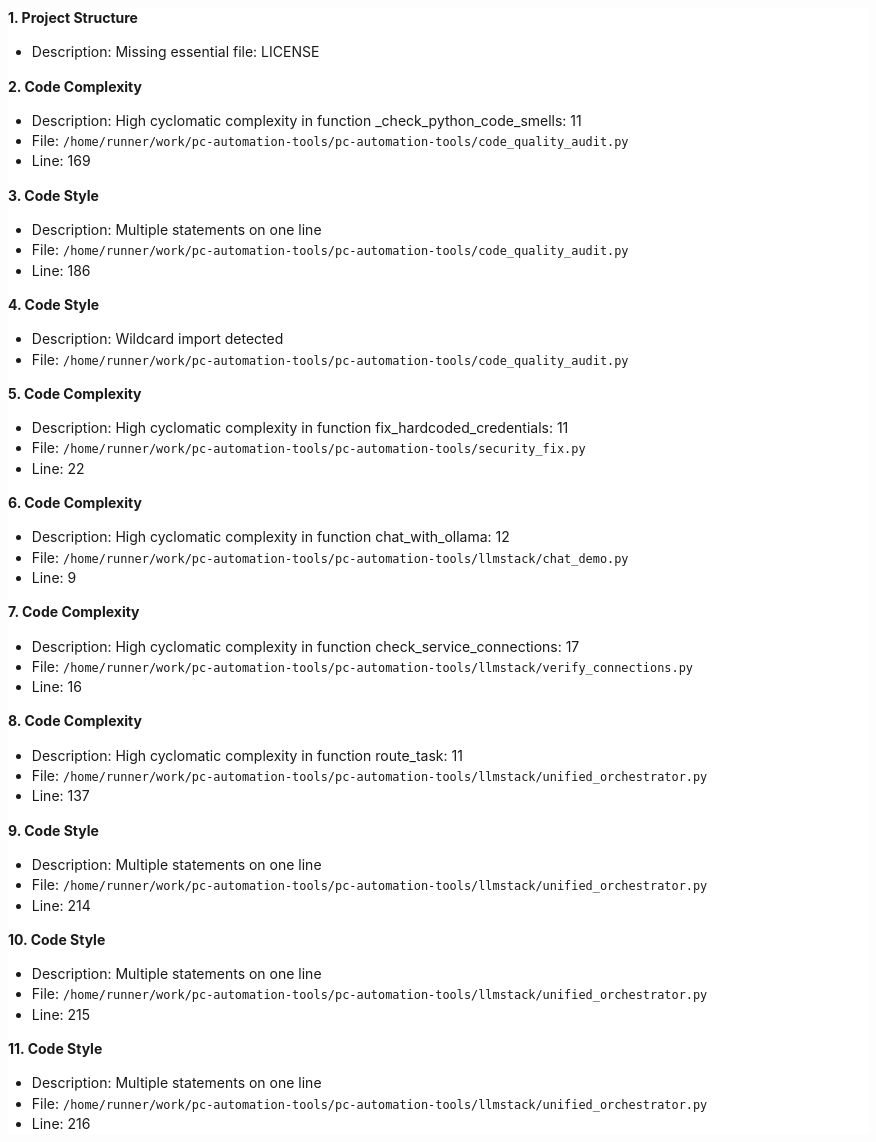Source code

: **1. Project Structure**
- Description: Missing essential file: LICENSE

**2. Code Complexity**
- Description: High cyclomatic complexity in function _check_python_code_smells: 11
- File: `/home/runner/work/pc-automation-tools/pc-automation-tools/code_quality_audit.py`
- Line: 169

**3. Code Style**
- Description: Multiple statements on one line
- File: `/home/runner/work/pc-automation-tools/pc-automation-tools/code_quality_audit.py`
- Line: 186

**4. Code Style**
- Description: Wildcard import detected
- File: `/home/runner/work/pc-automation-tools/pc-automation-tools/code_quality_audit.py`

**5. Code Complexity**
- Description: High cyclomatic complexity in function fix_hardcoded_credentials: 11
- File: `/home/runner/work/pc-automation-tools/pc-automation-tools/security_fix.py`
- Line: 22

**6. Code Complexity**
- Description: High cyclomatic complexity in function chat_with_ollama: 12
- File: `/home/runner/work/pc-automation-tools/pc-automation-tools/llmstack/chat_demo.py`
- Line: 9

**7. Code Complexity**
- Description: High cyclomatic complexity in function check_service_connections: 17
- File: `/home/runner/work/pc-automation-tools/pc-automation-tools/llmstack/verify_connections.py`
- Line: 16

**8. Code Complexity**
- Description: High cyclomatic complexity in function route_task: 11
- File: `/home/runner/work/pc-automation-tools/pc-automation-tools/llmstack/unified_orchestrator.py`
- Line: 137

**9. Code Style**
- Description: Multiple statements on one line
- File: `/home/runner/work/pc-automation-tools/pc-automation-tools/llmstack/unified_orchestrator.py`
- Line: 214

**10. Code Style**
- Description: Multiple statements on one line
- File: `/home/runner/work/pc-automation-tools/pc-automation-tools/llmstack/unified_orchestrator.py`
- Line: 215

**11. Code Style**
- Description: Multiple statements on one line
- File: `/home/runner/work/pc-automation-tools/pc-automation-tools/llmstack/unified_orchestrator.py`
- Line: 216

================

**Exercise goal**
Only the pictures in the listing above get left out; print everything else exactly.

**Response to this task**
Source code

: **1. Project Structure**
- Description: Missing essential file: LICENSE

**2. Code Complexity**
- Description: High cyclomatic complexity in function _check_python_code_smells: 11
- File: `/home/runner/work/pc-automation-tools/pc-automation-tools/code_quality_audit.py`
- Line: 169

**3. Code Style**
- Description: Multiple statements on one line
- File: `/home/runner/work/pc-automation-tools/pc-automation-tools/code_quality_audit.py`
- Line: 186

**4. Code Style**
- Description: Wildcard import detected
- File: `/home/runner/work/pc-automation-tools/pc-automation-tools/code_quality_audit.py`

**5. Code Complexity**
- Description: High cyclomatic complexity in function fix_hardcoded_credentials: 11
- File: `/home/runner/work/pc-automation-tools/pc-automation-tools/security_fix.py`
- Line: 22

**6. Code Complexity**
- Description: High cyclomatic complexity in function chat_with_ollama: 12
- File: `/home/runner/work/pc-automation-tools/pc-automation-tools/llmstack/chat_demo.py`
- Line: 9

**7. Code Complexity**
- Description: High cyclomatic complexity in function check_service_connections: 17
- File: `/home/runner/work/pc-automation-tools/pc-automation-tools/llmstack/verify_connections.py`
- Line: 16

**8. Code Complexity**
- Description: High cyclomatic complexity in function route_task: 11
- File: `/home/runner/work/pc-automation-tools/pc-automation-tools/llmstack/unified_orchestrator.py`
- Line: 137

**9. Code Style**
- Description: Multiple statements on one line
- File: `/home/runner/work/pc-automation-tools/pc-automation-tools/llmstack/unified_orchestrator.py`
- Line: 214

**10. Code Style**
- Description: Multiple statements on one line
- File: `/home/runner/work/pc-automation-tools/pc-automation-tools/llmstack/unified_orchestrator.py`
- Line: 215

**11. Code Style**
- Description: Multiple statements on one line
- File: `/home/runner/work/pc-automation-tools/pc-automation-tools/llmstack/unified_orchestrator.py`
- Line: 216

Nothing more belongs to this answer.